In silico typing with regard to O:H serotypes based on WGS of assembled genomes/contigs was carried out by using Serotype Finder 2.041 with selected threshold of 90% identity and 60% total serotype gene length. In silico MLST-analyses using previously described seven housekeeping genes (adk, fumC, gyrB, icd, mdh, purA, and recA)42 was performed. PubMLST—Achtman scheme was performed to identify the sequence types (STs) and clonal complexes (CCs)43. Isolates with 100% match against known MLST alleles were assigned STs and CCs. Those without perfectly matching alleles were identified as unknown STs44.

Calling SNPs and inferring Phylogeny

The FASTA files generated from WGS were uploaded unto the CSI Phylogeny 4.1 service of Centre for Genomic Epidemiology (https://cge.cbs.dtu.dk/services/CSIPhylogeny/). CSI Phylogeny outputs were generated based on a selected reference sequence (E. coli NZ_CP028166.1) and downloaded as Newick and text files. Thresholds for SNP calling were for depth = 10×, for SNP quality − 30, for map quality − 25, and 1.96 for minimum Z score45. Visualization annotation, and management of tree files were performed using the interactive Tree of Life tool—iTOL v6 (http://itol.embl.de/itol.cgi).
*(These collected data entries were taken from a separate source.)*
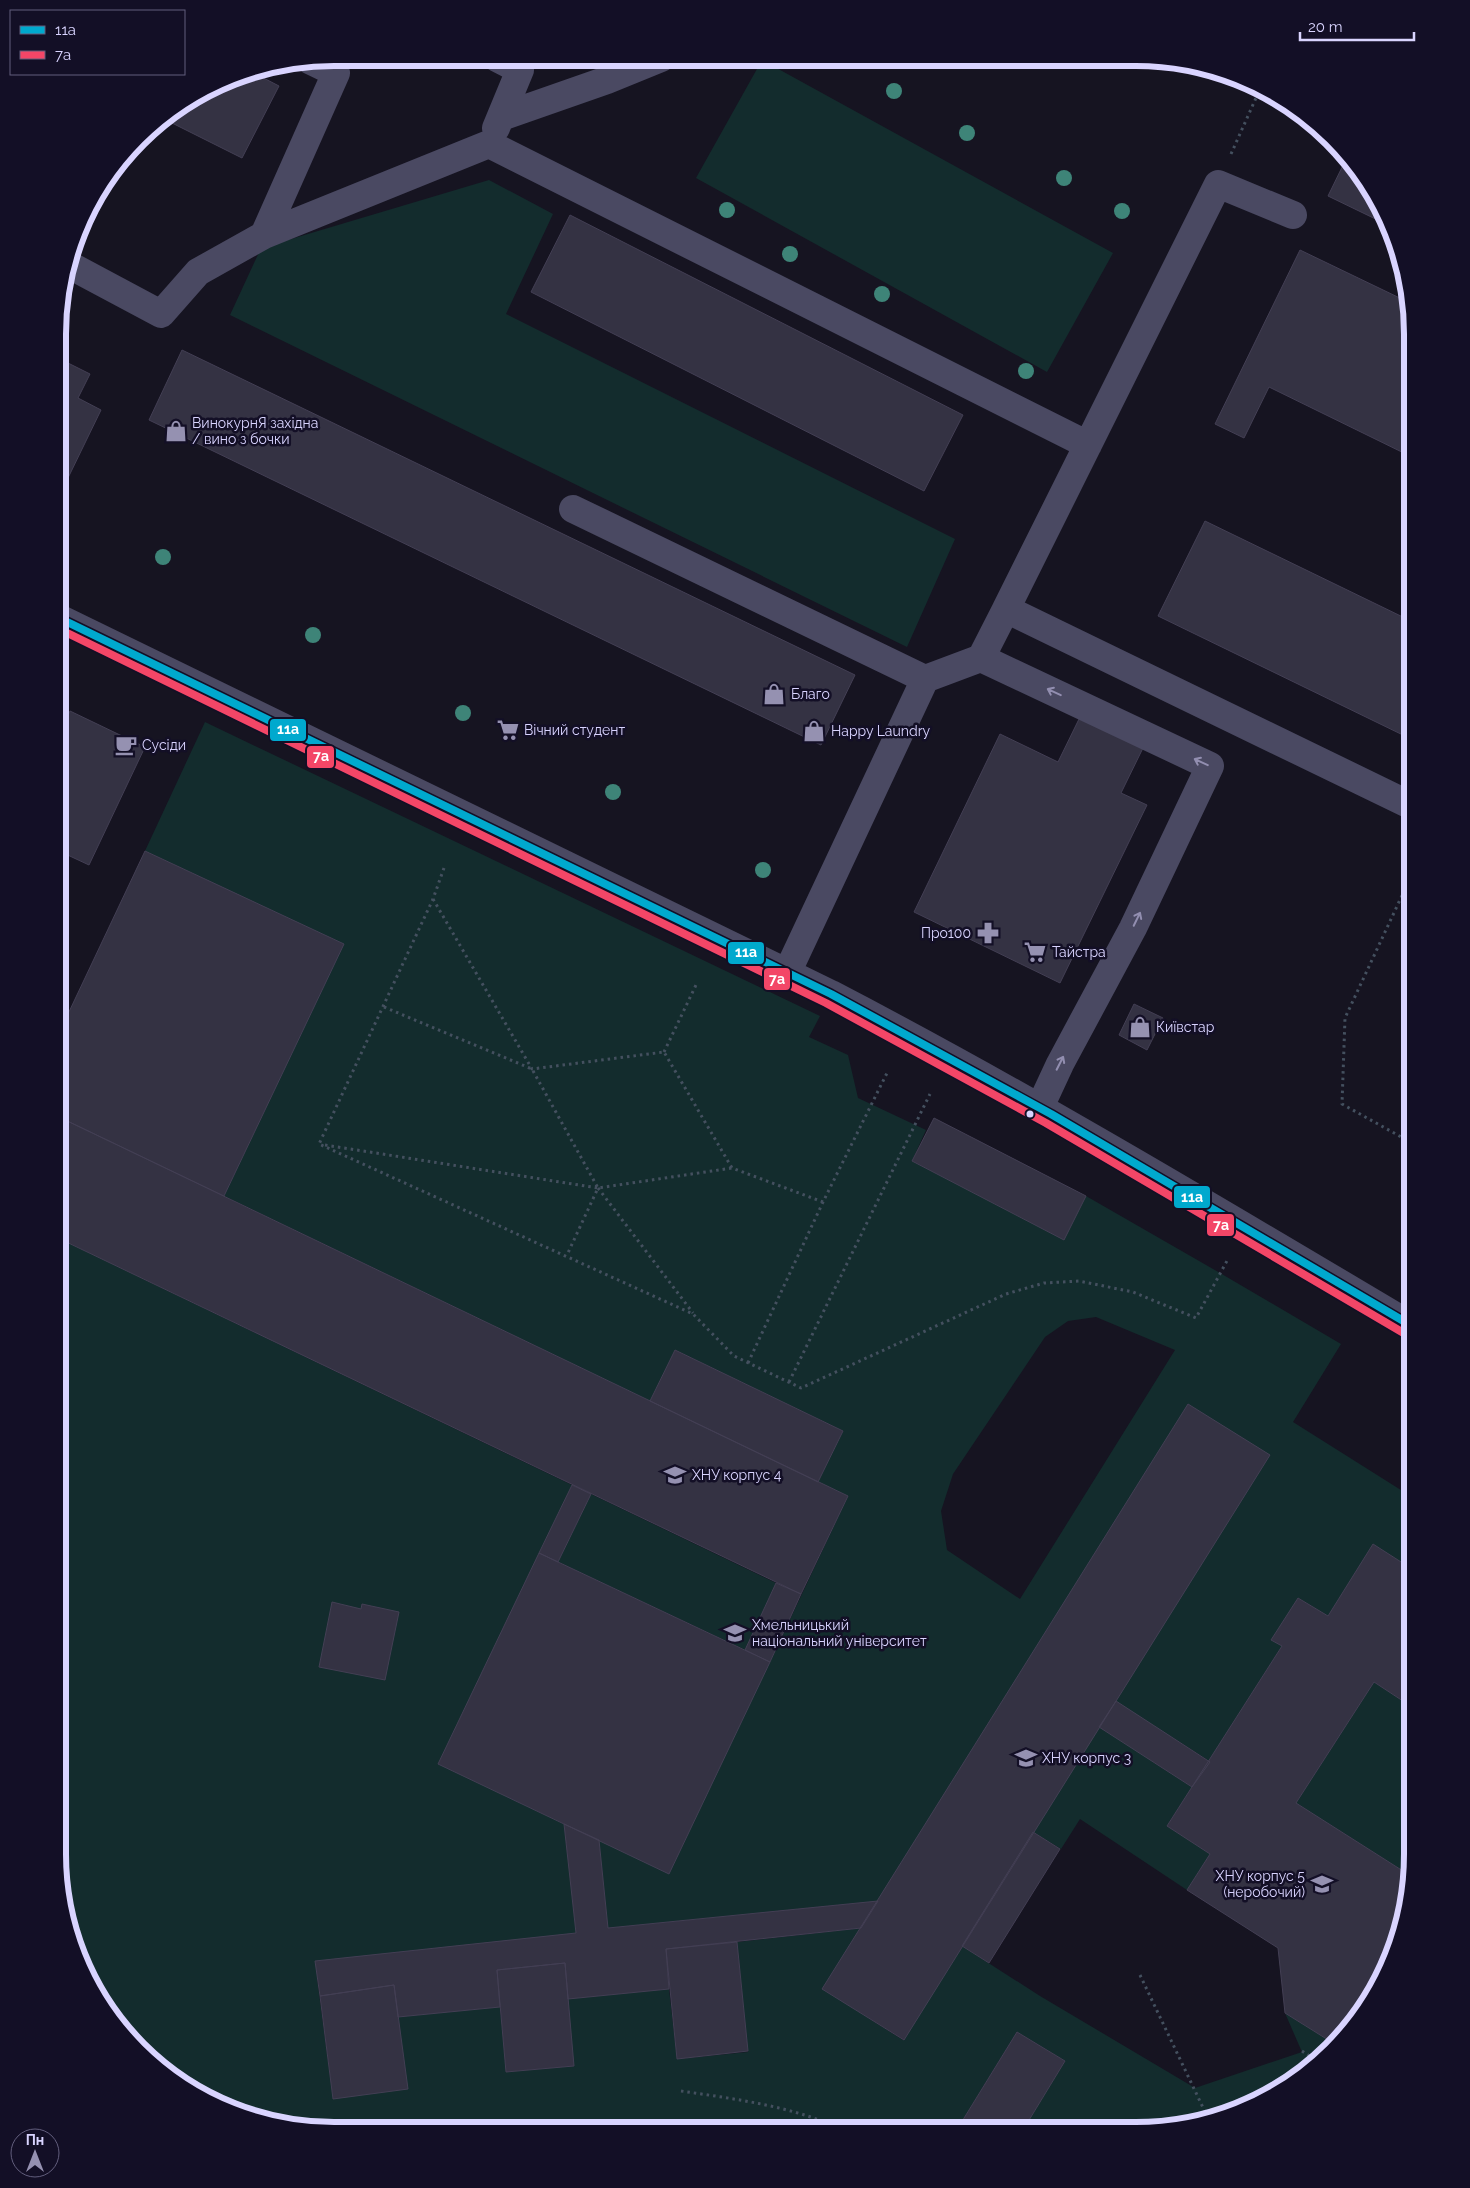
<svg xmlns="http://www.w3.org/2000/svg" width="1470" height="2188" viewBox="0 0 1470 2188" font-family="Raleway,sans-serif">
<rect width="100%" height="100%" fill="#161421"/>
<!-- green -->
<path fill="#132c2d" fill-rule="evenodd" d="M762,60l351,193 -66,119 -351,-194z
M489,180l64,34 -47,100 449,225 -48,108 -677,-332 31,-67z
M205,722l615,294 -11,21 39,18 10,43 68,32 -14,31 151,78 23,-43 134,77 121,71 -48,78 119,75v72l-39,-24 -45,71 -30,-18 -26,42 10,6 -73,115 -39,-25 -17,26 39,25 -25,39 43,28 -23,36 -107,-71 -19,30 -28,-17 -155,69 -270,27 -9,-88 171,-178 78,-166 -30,-14 25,-51 -168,-81 -25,51 -426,-205 119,-252 -198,-93zM1096,1317l79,33 -155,249 -73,-49 -6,-39 12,-37 92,-137 23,-16z
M58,1238l514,247 -133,279 125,60 12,109 -259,45 16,120 65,-81 102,-10 6,65 67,-6 -5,-67 101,-10 8,70 71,-7 -11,-110 124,-14 -38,61 80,51 59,-94 78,50 155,92 107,-36 -17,-39 48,30 -28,30 -63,36 -105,21h-114l42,-69 -48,-29 -56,91 11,7 -674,-2 -70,-18 -62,-36 -51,-51 -36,-63 -21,-106z
M591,1494l185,89 -31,67 -187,-88z
M1374,1682l38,25v150l-9,14 -107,-68z"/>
<!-- building -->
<path fill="#343243" stroke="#433f54" d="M250,71l29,15 -37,72 -78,-39 81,-47z
M1347,157l9,9 34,60 -62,-30z
M570,215l393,200 -39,76 -393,-199z
M1300,250l106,51 6,33v123l-143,-70 -25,51 -29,-14z
M182,350l673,325 -34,70 -672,-325z
M60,359l30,15 -12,24 23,12 -34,70 -7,-4z
M1205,521l204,99 3,-7v113l-5,11 -249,-121z
M70,711l75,36 -56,118 -30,-14v-128l5,1z
M1080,717l63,31 -22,45 26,12 -87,178 -146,-71 86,-178 58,28z
M145,851l199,93 -120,252 -165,-79v-84z
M1134,1004l29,14 -16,32 -28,-15z
M59,1117l789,379 -47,98 -743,-356z
M934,1118l152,78 -22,44 -152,-79z
M675,1350l168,81 -25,51 -168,-81z
M1188,1404l82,51 -366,585 -82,-51z
M572,1485l19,9 -33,68 -19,-9z
M1373,1544l39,25v138l-38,-25 -78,121 107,68 9,-14v16l-14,70 -32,65 -33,35 -48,-30 -7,-65 -91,-58 23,-36 -43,-28 115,-180 -11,-6 27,-42 30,18z
M539,1553l231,109 -101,212 -231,-110z
M776,1583l25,11 -31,68 -25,-12z
M332,1602l29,7 1,-5 37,8 -14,68 -66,-13z
M1116,1701l94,61 -18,25 -93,-60z
M564,1824l35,16 9,88 270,-27 -17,27 -195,21 3,40 -101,10 -3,-36 -68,7 3,37 -102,10 -4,-32 -74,11 -5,-35 261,-28z
M1033,1832l27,17 -71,114 -27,-17z
M737,1942l11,109 -71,8 -11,-110z
M565,1963l9,103 -68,6 -9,-102z
M394,1985l14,104 -75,10 -13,-103z
M1017,2032l48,29 -42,69h-51l-11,-7z"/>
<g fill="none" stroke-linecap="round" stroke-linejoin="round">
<!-- path -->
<path stroke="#44505f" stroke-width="3" stroke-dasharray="2.5 4" stroke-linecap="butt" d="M1156,60l49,9
M1231,154l29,-65
M444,868l-11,31 -114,245 374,170 41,42 67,32 205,-94 38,-11 35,-2 54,11 63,26 32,-59
M433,899l99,170 132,-17 68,116 91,34
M384,1007l148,62 66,119 134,-20
M664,1052l32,-67
M1412,1143l-70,-39 3,-86 67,-144
M325,1145l273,43 -31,67
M598,1188l95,125
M748,1363l75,-161 64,-129
M789,1382l141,-288
M1140,1975l67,141
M1302,2051l15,10
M681,2091c54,8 112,15 162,39"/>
<!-- minor -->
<path stroke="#4a4962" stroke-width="28" d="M501,117l106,-37 54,-22
M496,128l24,-58 -23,-12
M264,235l225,-91 599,301
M71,266l90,48 37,-42 66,-37 72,-162 -25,-12
M573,509l352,170
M1006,609l212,-425 75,31
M59,618l772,376c198,103 389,218 581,332
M981,658l229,108 -77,162 -73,136 -20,43
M787,973l138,-294 56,-21 25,-49 406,197"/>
<!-- bus-1 casing -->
<g stroke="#130f26" stroke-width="11">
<path id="bus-1" d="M59,618l772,376 220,120 361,212"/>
</g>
<!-- bus-2 casing -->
<g stroke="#130f26" stroke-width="11">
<path id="bus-2" d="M59,629l767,374 220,120 361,212"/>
</g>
<!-- bus-1 -->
<use href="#bus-1" stroke="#00a9ce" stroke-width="8"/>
<!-- bus-2 -->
<use href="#bus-2" stroke="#f34667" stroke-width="8"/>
</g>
<!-- trees -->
<g fill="#3e8478">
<circle cx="894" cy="91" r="8"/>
<circle cx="967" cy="133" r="8"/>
<circle cx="1064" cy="178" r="8"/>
<circle cx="727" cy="210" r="8"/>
<circle cx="1122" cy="211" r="8"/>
<circle cx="790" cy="254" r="8"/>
<circle cx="882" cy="294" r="8"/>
<circle cx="1026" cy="371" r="8"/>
<circle cx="163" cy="557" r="8"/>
<circle cx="313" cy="635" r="8"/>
<circle cx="463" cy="713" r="8"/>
<circle cx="613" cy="792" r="8"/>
<circle cx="763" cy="870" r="8"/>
</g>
<!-- one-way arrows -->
<defs><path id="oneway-shaft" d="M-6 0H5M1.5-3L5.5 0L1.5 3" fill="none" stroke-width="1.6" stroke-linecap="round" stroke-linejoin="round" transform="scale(1.25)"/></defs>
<g stroke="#928eb0">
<use href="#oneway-shaft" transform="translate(1054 692) rotate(-155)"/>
<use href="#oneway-shaft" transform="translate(1201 762) rotate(-155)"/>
<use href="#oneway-shaft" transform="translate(1137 919) rotate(-64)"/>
<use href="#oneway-shaft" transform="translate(1060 1063) rotate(-63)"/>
</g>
<!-- icons -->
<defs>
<g id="shop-bare" transform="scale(1.725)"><path d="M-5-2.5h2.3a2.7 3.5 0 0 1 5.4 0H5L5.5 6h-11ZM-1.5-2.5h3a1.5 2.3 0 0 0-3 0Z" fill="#9591b1" stroke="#130f26" stroke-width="2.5" paint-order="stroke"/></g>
<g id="supermarket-bare" transform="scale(1.725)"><path d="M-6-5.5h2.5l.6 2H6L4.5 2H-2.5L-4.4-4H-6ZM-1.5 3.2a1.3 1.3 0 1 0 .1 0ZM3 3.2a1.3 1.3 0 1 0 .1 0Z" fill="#9591b1" stroke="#130f26" stroke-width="2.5" paint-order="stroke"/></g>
<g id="cafe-bare" transform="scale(1.725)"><path d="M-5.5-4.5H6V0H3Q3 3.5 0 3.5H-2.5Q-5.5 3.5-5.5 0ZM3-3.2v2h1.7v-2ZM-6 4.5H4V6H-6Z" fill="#9591b1" stroke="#130f26" stroke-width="2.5" paint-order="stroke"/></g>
<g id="pharmacy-bare" transform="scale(1.725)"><path d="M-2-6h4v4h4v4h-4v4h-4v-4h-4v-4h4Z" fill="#9591b1" stroke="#130f26" stroke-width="2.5" paint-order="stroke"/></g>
<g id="university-bare" transform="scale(1.725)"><path d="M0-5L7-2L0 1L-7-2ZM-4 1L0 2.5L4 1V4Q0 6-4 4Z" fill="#9591b1" stroke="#130f26" stroke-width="2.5" paint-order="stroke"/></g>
</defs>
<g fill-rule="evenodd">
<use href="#shop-bare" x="176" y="431"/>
<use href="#shop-bare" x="774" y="694"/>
<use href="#supermarket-bare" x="508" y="730"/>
<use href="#shop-bare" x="814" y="731"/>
<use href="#cafe-bare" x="126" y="745"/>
<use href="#pharmacy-bare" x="988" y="933"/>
<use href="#supermarket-bare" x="1035" y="952"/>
<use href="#shop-bare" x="1140" y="1027"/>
<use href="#university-bare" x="675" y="1475"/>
<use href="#university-bare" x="735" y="1633"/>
<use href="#university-bare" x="1026" y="1758"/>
<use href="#university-bare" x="1322" y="1884"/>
</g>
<!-- markers -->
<circle fill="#d9d4ff" stroke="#130f26" stroke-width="2" cx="1030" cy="1114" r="4.5"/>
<g text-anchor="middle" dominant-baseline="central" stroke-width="5" stroke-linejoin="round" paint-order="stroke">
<!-- poi labels -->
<g font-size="14" fill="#d9d4ff" stroke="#130f26" text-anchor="start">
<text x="192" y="423">ВинокурнЯ західна<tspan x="192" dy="16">/ вино з бочки</tspan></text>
<text x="791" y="694">Благо</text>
<text x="524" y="730">Вічний студент</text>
<text x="831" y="731">Happy Laundry</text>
<text x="142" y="745">Сусіди</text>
<text x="971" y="933" text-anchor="end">Про100</text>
<text x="1052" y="952">Тайстра</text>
<text x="1156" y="1027">Київстар</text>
<text x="692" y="1475">ХНУ корпус 4</text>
<text x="752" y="1625">Хмельницький<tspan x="752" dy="16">національний університет</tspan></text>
<text x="1042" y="1758">ХНУ корпус 3</text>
<text x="1305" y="1876" text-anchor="end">ХНУ корпус 5<tspan x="1305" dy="16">(неробочий)</tspan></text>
</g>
</g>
<!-- crop -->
<path d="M0 0H1470V2188H0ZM334 66H1136A268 268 0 0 1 1404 334V1854A268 268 0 0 1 1136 2122H334A268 268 0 0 1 66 1854V334A268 268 0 0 1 334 66Z" fill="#130f26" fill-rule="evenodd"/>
<path fill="none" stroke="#d9d4ff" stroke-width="6" d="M334 66H1136A268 268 0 0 1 1404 334V1854A268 268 0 0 1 1136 2122H334A268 268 0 0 1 66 1854V334A268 268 0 0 1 334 66Z"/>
<g stroke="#130f26" stroke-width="2">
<rect x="269" y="718" width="38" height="24" rx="5" fill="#00a9ce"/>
<rect x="306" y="745" width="29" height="24" rx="5" fill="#f34667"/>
<rect x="727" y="941" width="38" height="24" rx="5" fill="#00a9ce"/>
<rect x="763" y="967" width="28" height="24" rx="5" fill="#f34667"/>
<rect x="1173" y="1185" width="38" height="24" rx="5" fill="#00a9ce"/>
<rect x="1206" y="1213" width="29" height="24" rx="5" fill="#f34667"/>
</g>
<g font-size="14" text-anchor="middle" font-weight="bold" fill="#fff">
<text x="288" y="734">11а</text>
<text x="321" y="761">7а</text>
<text x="746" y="957">11а</text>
<text x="777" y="984">7а</text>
<text x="1192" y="1202">11а</text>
<text x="1221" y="1230">7а</text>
</g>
<!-- legend -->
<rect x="10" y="10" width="175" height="65" fill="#130f26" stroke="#625e7d"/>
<rect x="20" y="26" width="25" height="8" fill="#00a9ce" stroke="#625e7d"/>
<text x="55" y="35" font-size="15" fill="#d9d4ff">11а</text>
<rect x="20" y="51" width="25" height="8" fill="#f34667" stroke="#625e7d"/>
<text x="55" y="60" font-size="15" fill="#d9d4ff">7а</text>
<!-- north arrow -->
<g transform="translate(35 2153)"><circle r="24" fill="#130f26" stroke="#625e7d"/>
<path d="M0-4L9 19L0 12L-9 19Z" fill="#9591b1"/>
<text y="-8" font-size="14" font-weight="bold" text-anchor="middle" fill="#d9d4ff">Пн</text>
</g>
<!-- scale -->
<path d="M1300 32v8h114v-8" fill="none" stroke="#d9d4ff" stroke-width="2.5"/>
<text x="1308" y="32" font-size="15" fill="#d9d4ff" stroke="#130f26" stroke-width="4" paint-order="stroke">20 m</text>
</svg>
Pairwise SNP differences between genomes were computed to determine if isolates of different origins were related with SNP distances < 21 indicating close relatedness and 21–50 indicating some more distant relatedness46.

Data collection and analyses

Information entered in MS Excel was analyzed using STATA (StataCorp. 2019. TX: StataCorp LLC). Data for phenotypic and genotypic characteristics were analyzed by computing frequencies and proportions. Means was calculated for age. Data relevant to this study are within the paper and available as supporting information.

Ethics approval and consent to participate

The ethics review board of NHA reviewed and gave approval for the study (Approval number NHA/EC/033/2018). Two stage data encryption was done to ensure confidentiality and patient anonymity was assured. Only the principal investigator and KA had access to the patient details. All bacteria isolates used here were recovered from submitted clinical specimens at the NHA. The confidentiality of the information obtained was assured as all patient identifiers were anonymized. All procedures we performed were in accordance with the guidelines and regulations of the ethics review board.